Passage to read:
════

Kamal Shalorus wants another shot at glory.
Two years removed from unsuccessfully challenging for the ONE Lightweight World Championship, “The Prince Of Persia” will renew his quest for gold on 10 February.
“Ev is a good fighter, but he never fought a tough guy like me. He has never faced a fighter like me. I am going to put him in the cold water, and he has never experienced a fight in cold water,” the 39-year-old says.
“I am going to win, I am going to knock him down, I am going to choke him and, after that, I am going to go after Eduard Folayang.”
Shalorus has a clear vision and an unbreakable determination. Then again, he has always possessed that force of will, and it led him all across the globe.
Raised on a sheep farm in East Azerbaijan, a northwest Iranian province which borders Armenia and the Republic of Azerbaijan, Shalorus grew up in relative solitude. The nearest resident lived miles away. He even half-jokes that wolves were his closest neighbor.
However, it was on the farm where, unbeknownst to him, the seeds of mixed martial arts were planted. Like other Iranians dating back to ancient times, Shalorus was drawn to wrestling. His father and older brother were wrestlers, and he followed in the tradition. In fact, wrestling was so big in their community, there was an end of harvest celebration which culminated with a grappling contest.
“When we finish the farming [season], they bring a huge plaque and people know the wrestling tournament is coming,” he begins. “Everyone from all around the region comes together, and the prize is a huge cattle, or like 10 sheep or two horses.
“Whoever becomes the champion of their area, they get the prize. For two or three days, they eat, they party, and they wrestle. It is amazing.”
Shalorus proved to be a highly-regarded wrestler. As a teenager, he made the junior squad and claimed the Iranian National Junior Championship in freestyle wrestling. From there, he traveled and represented the country in various competitions.

════

From the article about Kamal Shalorus, return word for word the part that opens with the words containing "Kamal Shalorus wants" and closes with "across the globe.".

Items from a data source:

════

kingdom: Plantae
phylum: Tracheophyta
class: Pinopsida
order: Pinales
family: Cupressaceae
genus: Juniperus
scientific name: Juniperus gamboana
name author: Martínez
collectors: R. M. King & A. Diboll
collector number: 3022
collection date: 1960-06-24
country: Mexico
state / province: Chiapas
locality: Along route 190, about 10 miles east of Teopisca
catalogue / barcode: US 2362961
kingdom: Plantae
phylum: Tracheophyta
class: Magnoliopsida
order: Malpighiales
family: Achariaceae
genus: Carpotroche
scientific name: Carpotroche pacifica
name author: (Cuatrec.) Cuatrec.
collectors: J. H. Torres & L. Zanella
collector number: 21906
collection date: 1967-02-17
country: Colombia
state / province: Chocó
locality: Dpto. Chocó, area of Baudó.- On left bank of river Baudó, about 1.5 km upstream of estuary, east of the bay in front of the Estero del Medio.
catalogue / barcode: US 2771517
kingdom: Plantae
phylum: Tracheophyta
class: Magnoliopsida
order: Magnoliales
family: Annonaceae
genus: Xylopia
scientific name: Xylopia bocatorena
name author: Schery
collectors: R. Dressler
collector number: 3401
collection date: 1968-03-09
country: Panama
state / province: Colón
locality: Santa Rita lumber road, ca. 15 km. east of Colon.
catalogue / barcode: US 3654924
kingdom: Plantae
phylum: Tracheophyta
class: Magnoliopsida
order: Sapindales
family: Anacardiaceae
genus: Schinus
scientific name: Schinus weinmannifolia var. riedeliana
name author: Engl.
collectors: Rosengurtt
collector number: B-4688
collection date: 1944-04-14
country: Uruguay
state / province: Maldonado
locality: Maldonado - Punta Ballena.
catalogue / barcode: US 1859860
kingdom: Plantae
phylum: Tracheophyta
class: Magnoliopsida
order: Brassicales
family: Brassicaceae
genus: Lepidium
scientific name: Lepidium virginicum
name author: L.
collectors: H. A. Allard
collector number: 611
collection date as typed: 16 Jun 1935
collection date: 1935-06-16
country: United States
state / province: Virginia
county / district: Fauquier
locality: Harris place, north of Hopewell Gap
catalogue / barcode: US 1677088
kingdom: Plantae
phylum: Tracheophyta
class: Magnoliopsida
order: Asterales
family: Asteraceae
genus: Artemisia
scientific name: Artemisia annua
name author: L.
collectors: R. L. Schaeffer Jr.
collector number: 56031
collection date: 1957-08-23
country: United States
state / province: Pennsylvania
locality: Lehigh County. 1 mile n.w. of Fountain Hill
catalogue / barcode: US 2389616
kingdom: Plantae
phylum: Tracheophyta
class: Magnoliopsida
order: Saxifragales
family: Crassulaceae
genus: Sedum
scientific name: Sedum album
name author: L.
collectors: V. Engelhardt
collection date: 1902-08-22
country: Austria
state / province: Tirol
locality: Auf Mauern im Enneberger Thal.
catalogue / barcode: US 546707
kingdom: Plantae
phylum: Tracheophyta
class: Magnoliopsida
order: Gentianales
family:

════

The solution:
Kamal Shalorus wants another shot at glory.
Two years removed from unsuccessfully challenging for the ONE Lightweight World Championship, “The Prince Of Persia” will renew his quest for gold on 10 February.
“Ev is a good fighter, but he never fought a tough guy like me. He has never faced a fighter like me. I am going to put him in the cold water, and he has never experienced a fight in cold water,” the 39-year-old says.
“I am going to win, I am going to knock him down, I am going to choke him and, after that, I am going to go after Eduard Folayang.”
Shalorus has a clear vision and an unbreakable determination. Then again, he has always possessed that force of will, and it led him all across the globe.